■ EXCERPT

=====

Flop Sweat, October 6, 2012

Captain Spaceship and the Stars
Does reviewing improv make sense? ... Maybe?
by Kyle Allatt

Captain Spaceship’s premise is a fairly solid one.  Take all the kitsch, low-production, one dimensional characters, special effects, robots, aliens and ray guns of yesteryear’s greatest and/or crappiest Science Fiction TV shows and films and throw it all together in an hour long improvised epic.

A solid premise that produced a somewhat shaky, but ultimately fulfilling long-form improvised show.

Before going any further, perhaps an important question to ask is “Does it even make any sense to write a review about an improv show?  A show that will be completely different each time.”  Answer:  Maybe?

=====

■ DATA SECTION
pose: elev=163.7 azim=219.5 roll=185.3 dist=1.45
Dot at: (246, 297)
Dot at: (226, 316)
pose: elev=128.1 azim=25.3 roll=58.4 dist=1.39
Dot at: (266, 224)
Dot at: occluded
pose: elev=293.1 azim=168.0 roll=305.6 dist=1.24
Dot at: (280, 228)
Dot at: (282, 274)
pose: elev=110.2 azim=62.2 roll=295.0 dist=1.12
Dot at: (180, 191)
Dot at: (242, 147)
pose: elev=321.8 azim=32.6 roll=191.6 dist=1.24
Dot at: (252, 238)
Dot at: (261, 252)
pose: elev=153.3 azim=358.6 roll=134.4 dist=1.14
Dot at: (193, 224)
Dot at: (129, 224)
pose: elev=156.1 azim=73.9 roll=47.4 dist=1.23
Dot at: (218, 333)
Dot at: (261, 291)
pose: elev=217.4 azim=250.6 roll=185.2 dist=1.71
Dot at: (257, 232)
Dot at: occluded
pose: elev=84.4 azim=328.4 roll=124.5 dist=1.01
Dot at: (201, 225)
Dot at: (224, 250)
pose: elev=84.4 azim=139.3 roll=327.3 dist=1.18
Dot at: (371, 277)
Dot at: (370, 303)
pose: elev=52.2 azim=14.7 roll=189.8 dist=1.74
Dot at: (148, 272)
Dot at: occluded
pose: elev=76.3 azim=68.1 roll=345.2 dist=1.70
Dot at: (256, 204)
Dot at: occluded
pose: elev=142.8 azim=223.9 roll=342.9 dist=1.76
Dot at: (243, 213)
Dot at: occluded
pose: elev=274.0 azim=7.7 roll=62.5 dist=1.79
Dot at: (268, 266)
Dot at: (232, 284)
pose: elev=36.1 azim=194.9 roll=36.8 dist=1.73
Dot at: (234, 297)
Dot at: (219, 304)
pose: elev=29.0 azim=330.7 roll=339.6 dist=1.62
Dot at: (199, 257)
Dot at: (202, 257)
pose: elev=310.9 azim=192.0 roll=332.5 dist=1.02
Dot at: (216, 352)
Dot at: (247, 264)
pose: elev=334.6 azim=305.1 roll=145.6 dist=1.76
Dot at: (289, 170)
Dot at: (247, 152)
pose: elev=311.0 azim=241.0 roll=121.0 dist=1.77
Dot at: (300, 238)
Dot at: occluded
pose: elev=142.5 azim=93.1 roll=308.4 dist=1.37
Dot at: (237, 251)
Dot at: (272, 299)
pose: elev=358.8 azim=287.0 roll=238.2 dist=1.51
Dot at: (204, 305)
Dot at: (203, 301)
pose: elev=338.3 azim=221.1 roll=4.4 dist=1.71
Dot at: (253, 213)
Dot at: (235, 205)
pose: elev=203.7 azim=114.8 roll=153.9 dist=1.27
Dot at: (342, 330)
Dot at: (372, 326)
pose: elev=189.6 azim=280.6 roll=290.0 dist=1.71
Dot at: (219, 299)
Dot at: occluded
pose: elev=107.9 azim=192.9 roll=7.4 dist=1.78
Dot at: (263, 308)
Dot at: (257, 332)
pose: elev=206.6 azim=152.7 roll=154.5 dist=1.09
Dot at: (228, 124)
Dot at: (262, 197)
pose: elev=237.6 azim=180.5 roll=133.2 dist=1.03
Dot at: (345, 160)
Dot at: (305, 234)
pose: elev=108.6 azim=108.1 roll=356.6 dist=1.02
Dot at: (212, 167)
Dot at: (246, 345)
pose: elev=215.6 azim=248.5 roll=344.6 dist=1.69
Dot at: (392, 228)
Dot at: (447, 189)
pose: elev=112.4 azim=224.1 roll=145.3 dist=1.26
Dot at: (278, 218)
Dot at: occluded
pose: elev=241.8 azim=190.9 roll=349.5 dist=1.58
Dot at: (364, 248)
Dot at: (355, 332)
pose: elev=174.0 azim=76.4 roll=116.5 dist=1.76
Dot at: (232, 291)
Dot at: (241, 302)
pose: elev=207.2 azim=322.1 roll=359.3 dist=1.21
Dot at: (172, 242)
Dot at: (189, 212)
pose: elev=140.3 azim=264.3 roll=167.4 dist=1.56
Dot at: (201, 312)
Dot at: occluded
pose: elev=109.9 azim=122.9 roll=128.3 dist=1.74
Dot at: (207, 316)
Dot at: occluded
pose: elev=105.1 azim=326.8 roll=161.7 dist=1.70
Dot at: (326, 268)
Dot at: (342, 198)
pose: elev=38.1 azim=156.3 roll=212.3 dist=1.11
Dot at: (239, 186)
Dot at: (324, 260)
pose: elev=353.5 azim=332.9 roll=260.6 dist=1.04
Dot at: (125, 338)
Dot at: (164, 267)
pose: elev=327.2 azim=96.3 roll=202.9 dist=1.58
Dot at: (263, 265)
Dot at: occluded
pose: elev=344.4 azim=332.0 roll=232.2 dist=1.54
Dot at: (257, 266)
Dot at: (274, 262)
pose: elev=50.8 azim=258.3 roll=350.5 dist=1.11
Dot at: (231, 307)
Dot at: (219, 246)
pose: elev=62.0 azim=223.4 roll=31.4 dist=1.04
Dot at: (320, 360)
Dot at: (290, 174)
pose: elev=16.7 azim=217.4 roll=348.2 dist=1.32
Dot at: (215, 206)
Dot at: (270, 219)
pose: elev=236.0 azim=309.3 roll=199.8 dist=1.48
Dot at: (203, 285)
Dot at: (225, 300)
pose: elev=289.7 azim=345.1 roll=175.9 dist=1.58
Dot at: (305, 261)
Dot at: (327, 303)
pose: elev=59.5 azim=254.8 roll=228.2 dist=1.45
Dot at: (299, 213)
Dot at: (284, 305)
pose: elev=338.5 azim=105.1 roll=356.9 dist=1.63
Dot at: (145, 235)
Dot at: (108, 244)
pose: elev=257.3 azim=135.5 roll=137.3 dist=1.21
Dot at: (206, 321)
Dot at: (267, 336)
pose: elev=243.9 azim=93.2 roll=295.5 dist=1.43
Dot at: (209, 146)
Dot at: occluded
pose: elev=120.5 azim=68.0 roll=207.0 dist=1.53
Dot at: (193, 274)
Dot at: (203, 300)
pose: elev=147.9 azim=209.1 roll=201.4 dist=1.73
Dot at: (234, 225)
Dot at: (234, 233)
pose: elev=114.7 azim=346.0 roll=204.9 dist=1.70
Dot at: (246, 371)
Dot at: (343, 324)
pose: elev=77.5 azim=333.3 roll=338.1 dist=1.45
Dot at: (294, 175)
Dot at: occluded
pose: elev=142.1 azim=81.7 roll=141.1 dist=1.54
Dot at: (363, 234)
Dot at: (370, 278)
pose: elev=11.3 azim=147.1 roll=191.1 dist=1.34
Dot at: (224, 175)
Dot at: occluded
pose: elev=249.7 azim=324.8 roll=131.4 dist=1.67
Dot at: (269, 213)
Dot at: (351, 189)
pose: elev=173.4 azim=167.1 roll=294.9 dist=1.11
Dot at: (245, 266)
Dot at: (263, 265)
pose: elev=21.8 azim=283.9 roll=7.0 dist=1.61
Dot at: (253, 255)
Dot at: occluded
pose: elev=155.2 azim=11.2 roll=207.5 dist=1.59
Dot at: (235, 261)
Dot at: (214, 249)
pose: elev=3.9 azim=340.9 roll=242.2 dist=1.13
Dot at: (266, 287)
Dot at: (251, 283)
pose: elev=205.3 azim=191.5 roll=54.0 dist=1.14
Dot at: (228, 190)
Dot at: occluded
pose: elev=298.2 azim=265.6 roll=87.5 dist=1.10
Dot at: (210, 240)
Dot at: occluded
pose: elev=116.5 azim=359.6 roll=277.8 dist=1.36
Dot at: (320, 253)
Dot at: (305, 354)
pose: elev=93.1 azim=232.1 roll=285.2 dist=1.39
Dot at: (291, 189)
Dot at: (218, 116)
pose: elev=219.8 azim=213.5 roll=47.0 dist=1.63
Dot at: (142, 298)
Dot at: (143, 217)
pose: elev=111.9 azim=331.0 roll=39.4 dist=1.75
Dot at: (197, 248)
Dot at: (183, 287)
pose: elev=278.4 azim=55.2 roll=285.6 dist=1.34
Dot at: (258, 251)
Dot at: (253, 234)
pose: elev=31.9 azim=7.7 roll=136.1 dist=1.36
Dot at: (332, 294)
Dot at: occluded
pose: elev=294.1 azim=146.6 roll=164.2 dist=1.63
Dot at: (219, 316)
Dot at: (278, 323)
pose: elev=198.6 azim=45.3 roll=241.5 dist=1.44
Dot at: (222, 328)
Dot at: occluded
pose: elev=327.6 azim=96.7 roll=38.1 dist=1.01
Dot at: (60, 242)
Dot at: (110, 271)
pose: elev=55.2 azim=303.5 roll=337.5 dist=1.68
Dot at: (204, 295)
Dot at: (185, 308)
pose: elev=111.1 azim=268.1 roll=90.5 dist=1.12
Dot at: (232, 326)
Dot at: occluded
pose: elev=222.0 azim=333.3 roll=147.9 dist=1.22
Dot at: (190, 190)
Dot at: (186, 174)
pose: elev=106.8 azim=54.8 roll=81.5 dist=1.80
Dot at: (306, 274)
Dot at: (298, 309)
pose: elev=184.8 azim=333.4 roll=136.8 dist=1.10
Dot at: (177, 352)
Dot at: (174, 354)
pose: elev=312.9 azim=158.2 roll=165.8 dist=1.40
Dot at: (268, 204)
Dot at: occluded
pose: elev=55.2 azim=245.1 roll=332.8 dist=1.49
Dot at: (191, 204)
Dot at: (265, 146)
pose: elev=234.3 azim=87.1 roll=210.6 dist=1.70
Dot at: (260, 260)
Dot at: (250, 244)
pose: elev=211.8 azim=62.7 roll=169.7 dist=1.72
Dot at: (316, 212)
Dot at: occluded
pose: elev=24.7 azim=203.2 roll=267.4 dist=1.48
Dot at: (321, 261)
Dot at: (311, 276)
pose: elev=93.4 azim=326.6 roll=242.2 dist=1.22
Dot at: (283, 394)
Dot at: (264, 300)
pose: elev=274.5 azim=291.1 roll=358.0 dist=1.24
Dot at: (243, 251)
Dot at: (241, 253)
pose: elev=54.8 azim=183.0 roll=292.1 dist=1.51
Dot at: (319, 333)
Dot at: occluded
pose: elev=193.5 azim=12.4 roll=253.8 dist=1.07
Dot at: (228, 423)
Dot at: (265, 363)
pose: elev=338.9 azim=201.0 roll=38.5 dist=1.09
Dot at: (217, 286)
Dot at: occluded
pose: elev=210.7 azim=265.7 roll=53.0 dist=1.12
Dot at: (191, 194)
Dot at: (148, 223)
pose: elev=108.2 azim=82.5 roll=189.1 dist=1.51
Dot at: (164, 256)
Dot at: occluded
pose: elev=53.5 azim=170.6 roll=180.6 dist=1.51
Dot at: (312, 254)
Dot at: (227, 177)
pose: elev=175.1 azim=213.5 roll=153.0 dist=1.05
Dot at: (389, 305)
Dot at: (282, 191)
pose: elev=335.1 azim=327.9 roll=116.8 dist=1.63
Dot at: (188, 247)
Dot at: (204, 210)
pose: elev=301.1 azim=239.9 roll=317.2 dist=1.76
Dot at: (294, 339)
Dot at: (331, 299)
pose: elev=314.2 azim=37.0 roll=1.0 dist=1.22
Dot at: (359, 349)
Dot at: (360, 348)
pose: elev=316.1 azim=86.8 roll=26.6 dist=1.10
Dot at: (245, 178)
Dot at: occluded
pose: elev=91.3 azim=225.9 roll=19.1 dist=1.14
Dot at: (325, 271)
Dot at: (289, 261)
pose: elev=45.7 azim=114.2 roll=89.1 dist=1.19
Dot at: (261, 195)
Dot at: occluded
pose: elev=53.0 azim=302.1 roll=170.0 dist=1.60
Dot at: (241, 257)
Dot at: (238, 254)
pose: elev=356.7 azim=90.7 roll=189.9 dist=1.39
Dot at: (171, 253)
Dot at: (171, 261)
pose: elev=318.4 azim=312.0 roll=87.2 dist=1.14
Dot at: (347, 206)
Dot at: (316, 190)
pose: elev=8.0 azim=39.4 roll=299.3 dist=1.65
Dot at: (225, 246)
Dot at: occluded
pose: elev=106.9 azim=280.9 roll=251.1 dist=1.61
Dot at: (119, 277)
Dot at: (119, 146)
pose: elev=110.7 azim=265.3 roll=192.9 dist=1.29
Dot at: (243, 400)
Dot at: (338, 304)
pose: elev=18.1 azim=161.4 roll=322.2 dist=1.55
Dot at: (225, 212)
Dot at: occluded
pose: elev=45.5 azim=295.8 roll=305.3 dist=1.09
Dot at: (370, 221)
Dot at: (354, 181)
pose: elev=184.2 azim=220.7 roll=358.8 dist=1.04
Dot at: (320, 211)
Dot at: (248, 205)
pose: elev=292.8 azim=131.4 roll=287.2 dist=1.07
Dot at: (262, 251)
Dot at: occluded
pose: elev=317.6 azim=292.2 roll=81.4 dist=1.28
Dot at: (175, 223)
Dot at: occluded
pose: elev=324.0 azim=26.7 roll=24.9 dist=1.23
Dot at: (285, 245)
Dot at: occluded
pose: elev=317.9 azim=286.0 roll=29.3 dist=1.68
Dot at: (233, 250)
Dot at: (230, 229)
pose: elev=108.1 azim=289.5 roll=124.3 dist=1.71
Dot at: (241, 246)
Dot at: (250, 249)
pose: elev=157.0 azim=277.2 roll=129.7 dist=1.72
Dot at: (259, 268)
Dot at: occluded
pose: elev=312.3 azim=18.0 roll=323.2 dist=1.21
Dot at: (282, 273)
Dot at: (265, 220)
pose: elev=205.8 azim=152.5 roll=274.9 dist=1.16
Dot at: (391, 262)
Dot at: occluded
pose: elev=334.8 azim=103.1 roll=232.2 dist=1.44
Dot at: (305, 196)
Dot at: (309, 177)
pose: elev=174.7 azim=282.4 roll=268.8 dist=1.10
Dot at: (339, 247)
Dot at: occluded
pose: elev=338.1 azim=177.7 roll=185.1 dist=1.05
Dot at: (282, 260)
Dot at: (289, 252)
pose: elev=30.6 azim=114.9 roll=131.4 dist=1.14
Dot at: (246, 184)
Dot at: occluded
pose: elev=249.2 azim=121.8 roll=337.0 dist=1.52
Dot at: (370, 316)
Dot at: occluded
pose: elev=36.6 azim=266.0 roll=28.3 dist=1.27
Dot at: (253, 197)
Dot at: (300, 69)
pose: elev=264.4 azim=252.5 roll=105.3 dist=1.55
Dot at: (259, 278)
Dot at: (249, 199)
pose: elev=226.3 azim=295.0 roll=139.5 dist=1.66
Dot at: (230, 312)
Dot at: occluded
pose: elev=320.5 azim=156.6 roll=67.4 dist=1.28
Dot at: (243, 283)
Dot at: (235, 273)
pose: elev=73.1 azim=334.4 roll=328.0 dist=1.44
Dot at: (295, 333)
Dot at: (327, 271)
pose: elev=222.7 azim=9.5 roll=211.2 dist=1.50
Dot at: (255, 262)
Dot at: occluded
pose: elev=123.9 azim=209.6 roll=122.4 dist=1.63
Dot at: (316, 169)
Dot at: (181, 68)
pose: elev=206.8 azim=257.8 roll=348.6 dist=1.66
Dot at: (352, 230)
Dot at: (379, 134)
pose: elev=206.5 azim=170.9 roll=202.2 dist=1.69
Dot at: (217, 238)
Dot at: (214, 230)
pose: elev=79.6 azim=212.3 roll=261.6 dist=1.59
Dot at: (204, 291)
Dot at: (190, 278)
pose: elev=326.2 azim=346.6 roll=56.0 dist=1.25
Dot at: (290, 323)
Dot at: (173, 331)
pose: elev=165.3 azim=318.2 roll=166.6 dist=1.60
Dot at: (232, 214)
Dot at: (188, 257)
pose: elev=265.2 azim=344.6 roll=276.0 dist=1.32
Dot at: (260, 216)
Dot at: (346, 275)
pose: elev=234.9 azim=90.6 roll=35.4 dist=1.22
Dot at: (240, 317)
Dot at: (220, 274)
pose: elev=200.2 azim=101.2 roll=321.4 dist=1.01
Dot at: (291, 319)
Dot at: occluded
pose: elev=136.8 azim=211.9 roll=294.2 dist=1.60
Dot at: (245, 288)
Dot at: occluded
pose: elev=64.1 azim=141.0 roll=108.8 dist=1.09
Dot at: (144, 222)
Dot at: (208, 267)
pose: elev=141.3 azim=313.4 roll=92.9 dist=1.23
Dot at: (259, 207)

=====

■ PROBLEMS
**A)** Quote the Captain Spaceship review word for word, starting with "Flop Sweat, October" and going on through "long improvised epic.".
**B)** Continue the Captain Spaceship review from the point where it stops.
The listing comes from a separate source.

■ RESULTS IN ORDER
**A)**
Flop Sweat, October 6, 2012

Captain Spaceship and the Stars
Does reviewing improv make sense? ... Maybe?
by Kyle Allatt

Captain Spaceship’s premise is a fairly solid one.  Take all the kitsch, low-production, one dimensional characters, special effects, robots, aliens and ray guns of yesteryear’s greatest and/or crappiest Science Fiction TV shows and films and throw it all together in an hour long improvised epic.

**B)**
the emotion of disappointment, The Loch Ness Monster, and a box that destroys memories

Presumably in future productions of the show (playing next month, Nov 1st at Mainline Theatre) many elements will be retained.  The show’s cast for example, consisting of a panoply of seasoned improv veterans, including Marc Rowland and Kirsten Rasmussen of Montreal Improv, Dan Jeannotte and Matt Goldberg of Uncalled For, Pat Dussault of The Bitter End and JFL, Lea Rondot formerly of On The Spot and Shane Adamczak, an actual Australian.  From what I gathered speaking to the cast after the show, subsequent episodes will be somewhat like a regular TV show.  The cast will be playing the same or close to the same main characters as they did in this one, maybe with slight alterations (the robot less alien-like, say.  Perhaps the bad guy more Shakespearian) and the next show simply being the next episode in the series.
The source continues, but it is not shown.